Institute of Clinical Medicine, National Yang-Ming University, Taipei.
Department of Ophthalmology, Taipei Veterans General Hospital, Taipei.
Cell Transplant. 2019 Nov;28(11):1345-1357. doi: 10.1177/0963689719860130. Epub 2019 Jul 17.
Best dystrophy (BD), also termed best vitelliform macular dystrophy (BVMD), is a juvenile-onset form of macular degeneration and can cause central visual loss. Unfortunately, there is no clear definite therapy for BD or improving the visual function on this progressive disease. The human induced pluripotent stem cell (iPSC) system has been recently applied as an effective tool for genetic consultation and chemical drug screening. In this study, we developed patient-specific induced pluripotent stem cells (BD-iPSCs) from BD patient-derived dental pulp stromal cells and then differentiated BD-iPSCs into retinal pigment epithelial cells (BD-RPEs). BD-RPEs were used as an expandable platform for in vitro candidate drug screening. Compared with unaffected sibling-derived iPSC-derived RPE cells (Ctrl-RPEs), BD-RPEs exhibited typical RPE-specific markers with a lower expression of the tight junction protein ZO-1 and Bestrophin-1 (BEST1), as well as reduced phagocytic capabilities. Notably, among all candidate drugs, curcumin was the most effective for upregulating both the BEST1 and ZO-1 genes in BD-RPEs. Using the iPSC-based drug-screening platform, we further found that curcumin can significantly improve the mRNA expression levels of Best gene in BD-iPSC-derived RPEs. Importantly, we demonstrated that curcumin-loaded PLGA nanoparticles (Cur-NPs) were efficiently internalized by BD-RPEs. The Cur-NPs-based controlled release formulation further increased the expression of ZO-1 and Bestrophin-1, and promoted the function of phagocytosis and voltage-dependent calcium channels in BD-iPSC-derived RPEs. We further demonstrated that Cur-NPs enhanced the expression of antioxidant enzymes with a decrease in intracellular ROS production and hydrogen peroxide-induced oxidative stress. Collectively, these data supported that Cur-NPs provide a potential cytoprotective effect by regulating the anti-oxidative abilities of degenerated RPEs. In addition, the application of patient-specific iPSCs provides an effective platform for drug screening and personalized medicine in incurable diseases.
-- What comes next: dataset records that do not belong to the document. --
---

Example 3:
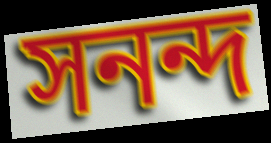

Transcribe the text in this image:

সনন্দ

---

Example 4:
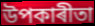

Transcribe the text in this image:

উপকাৰীতা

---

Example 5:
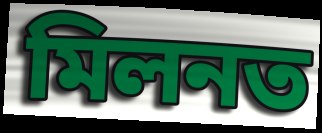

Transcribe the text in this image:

মিলনত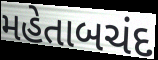
મહેતાબચંદ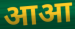
आआ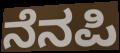
ನೆನಪಿ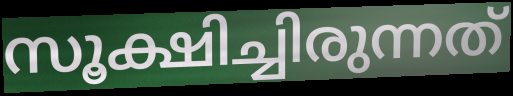
സൂക്ഷിച്ചിരുന്നത്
最佳营养不良症(BD),也称为最佳类玻璃体黄斑营养不良症(BVMD),是一种青少年发病的黄斑变性形式,可导致中心视力丧失。不幸的是,对于 BD 或改善这种进行性疾病的视力功能,目前尚无明确的治疗方法。人类诱导多能干细胞(iPSC)系统最近已被应用于遗传咨询和化学药物筛选的有效工具。在这项研究中,我们从 BD 患者来源的牙髓基质细胞中开发了患者特异性诱导多能干细胞(BD-iPSC),然后将 BD-iPSC 分化为视网膜色素上皮细胞(BD-RPE)。BD-RPE 被用作体外候选药物筛选的可扩展平台。与未受影响的兄弟姐妹来源的 iPSC 衍生的 RPE 细胞(Ctrl-RPE)相比,BD-RPE 表现出典型的 RPE 特异性标记,其紧密连接蛋白 ZO-1 和 Bestrophin-1(BEST1)的表达降低,吞噬能力降低。值得注意的是,在所有候选药物中,姜黄素对 BD-RPE 中 BEST1 和 ZO-1 基因的上调最有效。使用基于 iPSC 的药物筛选平台,我们进一步发现姜黄素可以显著提高 BD-iPSC 衍生的 RPE 中 Best 基因的 mRNA 表达水平。重要的是,我们证明姜黄素负载的 PLGA 纳米颗粒(Cur-NPs)可被 BD-RPE 有效内化。Cur-NPs 为基础的控释制剂进一步增加了 ZO-1 和 Bestrophin-1 的表达,并促进了 BD-iPSC 衍生的 RPE 中的吞噬作用和电压依赖性钙通道的功能。我们进一步证明 Cur-NPs 通过调节变性 RPE 的抗氧化能力来增强抗氧化酶的表达,同时减少细胞内 ROS 产生和过氧化氢诱导的氧化应激。总的来说,这些数据表明 Cur-NPs 通过调节变性 RPE 的抗氧化能力提供了潜在的细胞保护作用。此外,患者特异性 iPSC 的应用为不可治愈疾病的药物筛选和个性化医疗提供了有效的平台。